Task prompt
Give an exact copy of the lines of the records below, starting at the line containing "sNOTE, the reimbursement of Notional Inc. for" and running to the end.

(Records drawn from a dataset)
::::::::::
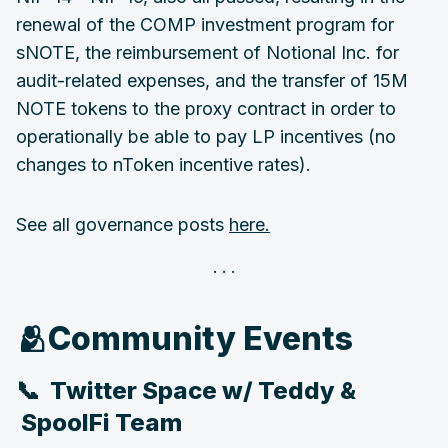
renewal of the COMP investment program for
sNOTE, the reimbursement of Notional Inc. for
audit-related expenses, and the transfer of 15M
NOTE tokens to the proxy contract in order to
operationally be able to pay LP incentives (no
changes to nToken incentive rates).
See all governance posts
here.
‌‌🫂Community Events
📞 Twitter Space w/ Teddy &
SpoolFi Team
::::::::::
Solution to the exercise
sNOTE, the reimbursement of Notional Inc. for
audit-related expenses, and the transfer of 15M
NOTE tokens to the proxy contract in order to
operationally be able to pay LP incentives (no
changes to nToken incentive rates).
See all governance posts
here.
‌‌🫂Community Events
📞 Twitter Space w/ Teddy &
SpoolFi Team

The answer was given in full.